Pedido ocorre em meio a relatos médicos recentes e cita precedentes do Senado

A senadora Damares Alves (Republicanos-DF) encaminhou um pedido ao Supremo Tribunal Federal (STF) para visitar a sala da Polícia Federal (PF), em Brasília, onde Jair Bolsonaro permanece detido. A iniciativa surgiu diante de informações médicas divulgadas nesta semana, que apontam um quadro de traumatismo craniano leve.

Segundo o requerimento, enviado ao STF nesta quinta-feira, 8, a vistoria teria caráter institucional. A parlamentar afirma que a ação não interfere no trabalho da Polícia Federal nem nas decisões do Judiciário. O foco seria avaliar aspectos estruturais, sanitários e de atendimento no espaço de custódia. Damares menciona a idade do ex-presidente e o histórico de procedimentos cirúrgicos recentes como fatores que exigem atenção adicional.

Estive hoje pessoalmente na sede da Polícia Federal protocolado um requerimento. Estou aguardando autorização do STF para vistoriar a cela do presidente Bolsonaro para elaboração de um relatório técnico com base em toda legislação de direitos humanos.

Bolsonaro está preso na Superintendência da Polícia Federal desde 22 de novembro de 2025. A medida ocorreu quando investigadores indicaram risco de fuga e possível violação da tornozeleira eletrônica, no período em que ele estava sob prisão domiciliar rigorosa.

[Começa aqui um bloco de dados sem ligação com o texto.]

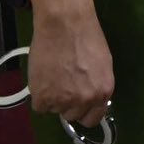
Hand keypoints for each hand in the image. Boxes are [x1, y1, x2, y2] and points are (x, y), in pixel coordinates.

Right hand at [26, 5, 113, 127]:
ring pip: (54, 109)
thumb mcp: (102, 65)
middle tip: (63, 83)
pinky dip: (39, 95)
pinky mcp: (42, 97)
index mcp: (103, 92)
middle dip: (67, 103)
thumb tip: (88, 99)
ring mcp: (63, 100)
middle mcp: (85, 100)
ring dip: (52, 97)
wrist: (64, 24)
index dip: (84, 111)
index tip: (78, 105)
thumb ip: (95, 86)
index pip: (92, 119)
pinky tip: (43, 77)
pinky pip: (39, 106)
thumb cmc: (86, 38)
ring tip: (53, 75)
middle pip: (72, 115)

Damares cita precedente e pede diálogo institucional

Damares preside a Comissão de Direitos Humanos (CDH) do Senado. No pedido, ela recorda a visita feita por parlamentares durante a prisão do presidente Luiz Inácio Lula da Silva, em 2018, na sede da Polícia Federal em Curitiba. Na avaliação da senadora, aquela atuação consolidou o papel institucional da comissão, independentemente do perfil político do custodiado.

“À época, a atuação da CDH foi amplamente reconhecida como legítima e necessária, reafirmando que a defesa dos direitos humanos não se subordina à identidade política, ideológica ou partidária do custodiado, mas sim à condição humana que lhe é inerente”, afirmou.

A senadora também informou que a comissão mantém disposição para dialogar com a Polícia Federal. O objetivo seria definir uma data compatível com os protocolos de segurança e evitar atritos entre instituições.